Somente em 2006, o país voltou a ter eleições gerais, passados quatro décadas, tendo Joseph Kabila vencido e se tornando assim oficialmente Presidente da República. Tendo o seu segundo mandato terminado em 2016, Kabila Jr. como também é chamado, tentou uma fazer uma revisão constitucional para poder partir para o um terceiro mandado consecutivo, o que despoletou uma onda de contestações violentas, causando centenas de mortos e milhares de feridos. Depois de tanta pressão e após a mudança na estrutura do poder em Angola, onde Kabila sempre contou com o apoio de José Eduardo dos Santos, o novo líder angolano João Lourenço mostrou-se indisposto em apoiar Kabila na sua tentativa de se manter no poder. Portanto, Kabila escolheu Emmanuel Shadary como candidato da Plataforma Política que dirige para concorrer a sua sucessão.


Com as eleições marcadas para 23 de Dezembro de 2018, os dois maiores pesos pesados que sempre fizeram oposição a Kabila - Moïse Katumbi e Jean-Pierre Bemba – fora da corrida, os resultados das eleições tornam-se cada vez mais incertos. Sendo assim, os dois grandes candidatos da oposição, são Félix Tshisekedi e Vital Kamerhe. Em vésperas das eleições, as denúncias de irregularidades crescem, com a oposição se mostrando reticente em aceitar o uso das urnas eletrônicas.
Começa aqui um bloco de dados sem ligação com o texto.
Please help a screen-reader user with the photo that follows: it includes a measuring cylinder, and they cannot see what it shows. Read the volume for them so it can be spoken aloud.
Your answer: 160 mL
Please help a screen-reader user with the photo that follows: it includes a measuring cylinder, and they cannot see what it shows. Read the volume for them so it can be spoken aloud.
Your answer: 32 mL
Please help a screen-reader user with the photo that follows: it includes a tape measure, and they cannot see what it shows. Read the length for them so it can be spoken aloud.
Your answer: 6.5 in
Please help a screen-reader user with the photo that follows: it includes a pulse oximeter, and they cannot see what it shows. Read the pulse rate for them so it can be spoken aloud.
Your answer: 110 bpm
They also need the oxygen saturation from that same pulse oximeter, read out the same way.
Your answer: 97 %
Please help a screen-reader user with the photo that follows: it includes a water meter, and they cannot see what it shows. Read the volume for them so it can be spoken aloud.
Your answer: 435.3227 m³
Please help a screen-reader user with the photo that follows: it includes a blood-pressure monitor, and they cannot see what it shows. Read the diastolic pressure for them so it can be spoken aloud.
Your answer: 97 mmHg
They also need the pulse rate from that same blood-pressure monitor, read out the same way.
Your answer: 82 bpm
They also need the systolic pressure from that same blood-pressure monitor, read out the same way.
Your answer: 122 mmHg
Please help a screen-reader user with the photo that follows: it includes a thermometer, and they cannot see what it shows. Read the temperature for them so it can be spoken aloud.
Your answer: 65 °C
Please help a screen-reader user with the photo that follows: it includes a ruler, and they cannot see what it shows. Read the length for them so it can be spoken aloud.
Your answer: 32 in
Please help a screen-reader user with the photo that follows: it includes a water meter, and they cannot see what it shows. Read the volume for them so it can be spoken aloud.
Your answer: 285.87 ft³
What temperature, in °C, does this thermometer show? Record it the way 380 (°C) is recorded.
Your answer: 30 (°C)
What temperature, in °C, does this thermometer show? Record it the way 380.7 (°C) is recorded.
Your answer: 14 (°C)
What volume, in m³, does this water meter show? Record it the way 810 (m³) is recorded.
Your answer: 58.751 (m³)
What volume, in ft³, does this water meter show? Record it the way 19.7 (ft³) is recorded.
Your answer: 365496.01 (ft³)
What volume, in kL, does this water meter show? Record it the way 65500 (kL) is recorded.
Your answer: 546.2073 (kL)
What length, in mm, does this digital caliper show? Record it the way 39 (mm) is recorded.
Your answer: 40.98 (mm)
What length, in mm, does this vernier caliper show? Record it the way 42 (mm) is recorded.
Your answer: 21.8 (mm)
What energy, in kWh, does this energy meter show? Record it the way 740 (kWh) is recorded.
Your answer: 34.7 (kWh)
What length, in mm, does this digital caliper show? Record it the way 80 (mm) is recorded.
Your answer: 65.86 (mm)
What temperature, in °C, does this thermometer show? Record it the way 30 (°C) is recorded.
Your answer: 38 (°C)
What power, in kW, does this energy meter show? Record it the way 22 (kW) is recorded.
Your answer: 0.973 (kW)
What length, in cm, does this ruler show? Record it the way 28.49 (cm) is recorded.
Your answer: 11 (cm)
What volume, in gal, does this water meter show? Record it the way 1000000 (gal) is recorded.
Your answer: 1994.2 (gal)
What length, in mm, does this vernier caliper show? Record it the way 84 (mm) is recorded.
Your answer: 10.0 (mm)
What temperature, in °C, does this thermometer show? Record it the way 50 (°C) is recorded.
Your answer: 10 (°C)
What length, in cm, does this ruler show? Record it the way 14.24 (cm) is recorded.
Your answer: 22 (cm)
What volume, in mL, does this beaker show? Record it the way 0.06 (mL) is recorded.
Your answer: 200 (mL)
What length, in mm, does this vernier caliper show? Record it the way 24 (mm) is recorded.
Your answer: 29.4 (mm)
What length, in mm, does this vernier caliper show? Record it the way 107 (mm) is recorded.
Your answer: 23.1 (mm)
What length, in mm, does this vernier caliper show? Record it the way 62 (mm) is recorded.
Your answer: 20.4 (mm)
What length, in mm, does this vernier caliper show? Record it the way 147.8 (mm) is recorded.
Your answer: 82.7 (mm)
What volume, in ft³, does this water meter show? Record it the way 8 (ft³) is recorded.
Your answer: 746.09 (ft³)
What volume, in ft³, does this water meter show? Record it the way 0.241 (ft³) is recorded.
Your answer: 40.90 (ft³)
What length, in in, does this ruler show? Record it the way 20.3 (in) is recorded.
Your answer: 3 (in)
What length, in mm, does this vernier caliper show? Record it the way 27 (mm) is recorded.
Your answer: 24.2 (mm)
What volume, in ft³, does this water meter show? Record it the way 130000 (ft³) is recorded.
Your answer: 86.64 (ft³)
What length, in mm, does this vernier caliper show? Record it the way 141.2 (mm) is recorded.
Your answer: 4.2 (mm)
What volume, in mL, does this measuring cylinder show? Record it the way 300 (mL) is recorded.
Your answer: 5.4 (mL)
Dois incêndios em armazéns destruíram milhares de urnas eletrônicas, e como sempre todas as partes apontam o dedo a outrem.


Essas eleições, serão históricas, porque pela primeira vez na história do país, a transição política será feita por meio de sufrágio direito e universal. Mas também espera-se que se torne ainda mais histórica com uma transição pacífica.


A paz é um bem precioso para qualquer nação e infelizmente o povo da RDC há muito que não sabe o que é viver em paz. Não está em jogo apenas a transição política na RDC, mas também a estabilidade da região dos grandes lagos em particular e de todo o continente em geral. Como afirmou o filósofo Frantz Fanon: ‟África tem a forma de um revolver, cujo gatilho é o Congo”. Uma expressão repleta de simbolismo que espelha a realidade do continente.

 A segunda guerra do Congo (1997), é um exemplo disso, tendo arrastado 9 Estados africanos para o campo de batalha – o conflito africano com a envolvência de maior número de Estados do continente – causando instabilidade na região dos grandes lagos.


Porque não se pautar pela transparência e os principais candidatos às eleições assinarem um acordo pré-eleitoral onde todos se comprometem a respeitar os resultados das eleições, a exemplo do acordo assinado entre Goodluck Jonathan e Muhammadu Buhari nas vésperas das eleições nigerianas de 2015?


A paz deve ser do interesse de todos os intervenientes no processo eleitoral e mais importante ainda, o povo congolês está cansado de guerras. Que a democracia se faça sentir e que os congoleses passem uma mensagem positiva para o mundo.
Que a história seja feita...

ULISSES LUFUNDISSO, LICENCIADO EM RELAÇÕES INTERNACIONAIS.